Над колокольнею прозрачной от ветхости старинной церквушки Явина развевался японский флаг. А при въезде в деревню лейтенант Ямагато укрепил столб, на котором приколотил доску с широковещательной надписью:
СМЫСЛО НА ЭТОЙ ТЫНЬ ПИСАНИ СЛОВ: ИМЕННА ЭТОТ ЗЕМЛЯ УЖЕ ПРИНАДЛЕЖАЛСЯ ЯПОНИЮ – ПОЭТОМУ КТО ТОГО ТРОГАЕТ ЭТО ТЫНЬ БУДЕТЕ УБИТА КОМАНДИР ЯПОНСКИ ВОЙСКИ
Но в Петропавловске еще ничего не знали...
К исполнению долга
В эту же самую ночь, на другом краю Камчатки, в душной погибели черемухи, красивая камчадалка Наталья Ижева отдалась любимому... Потом, лежа в мокрой траве, долго плакала. Лепрозорий не был отгорожен от мира забором, можешь бежать куда глаза глядят, но бежать было некуда!
– Не плачь и верь мне, – сказал траппер Наталье. – Ты сама знаешь, что я давно смотрел на тебя совсем не так, как смотрю на остальных людей... Не плачь, не плачь, я что-нибудь придумаю. Здесь жить не останемся.
– Где же? Где же нам жить?
– О-о, ты еще не знаешь, как широк этот мир...
Утром огородник Матвей, догадываясь, где всю ночь до зари пропадала Наталья, строго выговорил Исполатову:
– Нехорошо поступаешь, Сашка... неладно.
Исполатов смазывал "бюксфлинт". Он сказал:
– А ты, старче, не суйся не в свое дело.
Для верности траппер стукнул трехстволкой об пол, и опять (как тогда!) что-то тихо и внятно щелкнуло. Исполатов не думал, что у Матвея по-прежнему острый слух.
– Опять у тебя? – показал он на ружье. – Смотри, доиграешься, что тебе башку оторвет. Или закинь свой трояк на болото, или исправь курки... Я же слышал: у тебя опять сбросило!
– Да, Матвей, – подавленно ответил траппер. – Это на картечном стволе. Но в пулевых еще ни разу сброса не было...

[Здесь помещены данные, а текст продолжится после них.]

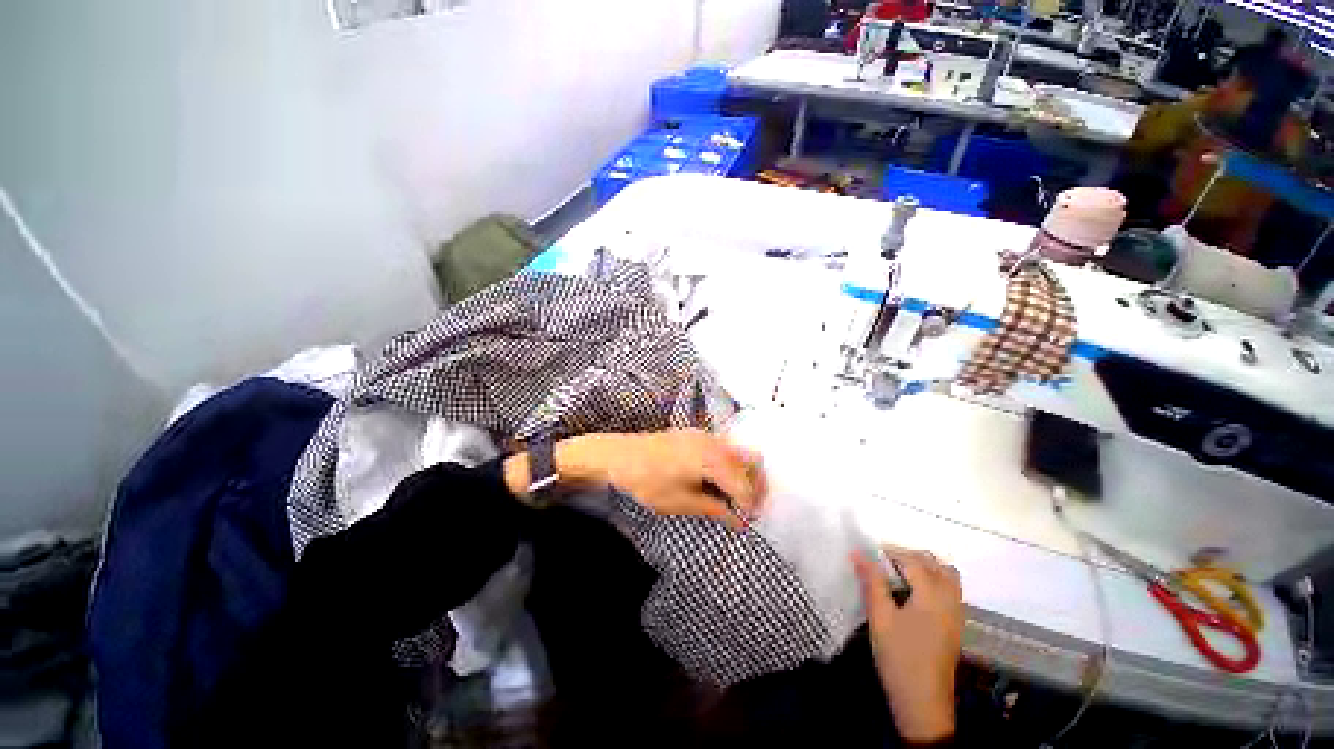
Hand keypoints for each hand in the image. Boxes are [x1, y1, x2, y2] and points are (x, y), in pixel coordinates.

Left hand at [559, 430, 766, 528]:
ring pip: (739, 452)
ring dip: (745, 474)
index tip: (748, 522)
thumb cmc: (646, 481)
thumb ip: (713, 509)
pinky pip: (725, 447)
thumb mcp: (679, 501)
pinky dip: (731, 464)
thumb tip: (738, 521)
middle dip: (757, 485)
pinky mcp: (696, 434)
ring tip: (737, 498)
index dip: (750, 505)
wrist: (618, 455)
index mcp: (711, 459)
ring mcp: (705, 435)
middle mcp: (713, 442)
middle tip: (750, 508)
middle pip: (751, 460)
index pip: (743, 484)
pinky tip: (720, 482)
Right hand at [853, 546, 963, 744]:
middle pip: (935, 564)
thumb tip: (859, 552)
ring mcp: (956, 614)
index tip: (869, 554)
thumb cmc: (899, 656)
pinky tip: (912, 595)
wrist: (923, 703)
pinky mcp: (955, 626)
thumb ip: (872, 581)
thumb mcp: (880, 617)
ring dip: (924, 568)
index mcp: (932, 595)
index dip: (891, 552)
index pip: (913, 560)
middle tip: (883, 563)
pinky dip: (933, 582)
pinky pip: (950, 591)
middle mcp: (950, 599)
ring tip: (898, 575)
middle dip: (909, 556)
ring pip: (947, 577)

– Взял девку, – продолжал свое огородник, – и без того богом обиженную, задурил ей голову. Конечно, Наташке жить бы да жить, но... лучше оставь ее. Не береди души девкиной! Ты погулял, собачек запряг, и до свиданья, а ей – хоть на стенку полезай.

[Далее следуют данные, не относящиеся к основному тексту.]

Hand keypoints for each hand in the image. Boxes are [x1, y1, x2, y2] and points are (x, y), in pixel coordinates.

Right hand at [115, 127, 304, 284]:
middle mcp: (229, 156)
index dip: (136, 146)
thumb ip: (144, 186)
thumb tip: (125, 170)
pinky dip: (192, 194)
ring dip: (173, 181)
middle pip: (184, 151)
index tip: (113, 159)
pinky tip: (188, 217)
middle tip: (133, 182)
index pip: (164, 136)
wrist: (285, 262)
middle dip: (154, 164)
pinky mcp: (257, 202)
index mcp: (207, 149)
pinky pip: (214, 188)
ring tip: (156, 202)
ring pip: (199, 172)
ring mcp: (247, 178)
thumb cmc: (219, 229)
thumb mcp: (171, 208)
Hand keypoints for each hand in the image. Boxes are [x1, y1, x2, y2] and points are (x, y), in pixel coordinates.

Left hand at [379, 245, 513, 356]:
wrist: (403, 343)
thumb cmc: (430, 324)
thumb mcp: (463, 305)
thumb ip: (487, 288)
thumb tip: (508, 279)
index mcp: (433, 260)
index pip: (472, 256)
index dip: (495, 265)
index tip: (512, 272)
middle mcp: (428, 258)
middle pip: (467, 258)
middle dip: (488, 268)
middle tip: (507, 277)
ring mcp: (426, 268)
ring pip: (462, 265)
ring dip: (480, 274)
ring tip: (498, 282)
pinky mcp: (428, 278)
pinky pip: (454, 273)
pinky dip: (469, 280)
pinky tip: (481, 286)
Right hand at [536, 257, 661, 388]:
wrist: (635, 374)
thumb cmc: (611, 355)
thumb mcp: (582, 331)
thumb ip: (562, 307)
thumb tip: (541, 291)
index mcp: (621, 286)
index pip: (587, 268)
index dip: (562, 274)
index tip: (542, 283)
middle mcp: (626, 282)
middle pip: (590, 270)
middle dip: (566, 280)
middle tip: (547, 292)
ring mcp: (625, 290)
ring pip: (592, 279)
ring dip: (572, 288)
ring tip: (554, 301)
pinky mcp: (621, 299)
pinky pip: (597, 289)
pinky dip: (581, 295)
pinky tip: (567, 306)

– Не бубни. Надоело, старик.
– Старик... А тебе сколько вжарило?
– Тридцать восемь.
– Ого! После сорока на погост быстро поскачешь.
Исполатов ответил с угрожающей расстановкой:
– Ты ведь не спрашивал меня, что дальше будет.
– А что будет-то? Ни хрена уже не будет.
– Так ведь не закончится. Я человек цельный.
Прокаженный взял со стола стакан:
– Эвон посудина... Она цельная, покедова я не кокну ее. А про человека сказать, что он цельный, нельзя. Никто ж не видит, сколько трещин в душе у каждого! Ох, Сашка, я ведь про тебя все знаю... Бить бы тебя, да сил у меня не стало.
– Меня уже били, Матвей, а что толку?
– Опять в город? – спросил огородник.
– Да, надо...
– Не обидь Наташку-то.
– Никогда!
Наталья проводила его по глухой звериной тропе.
– Только не брось меня, – взмолилась женщина.
Он поцеловал ее в прекрасные раскосые глаза.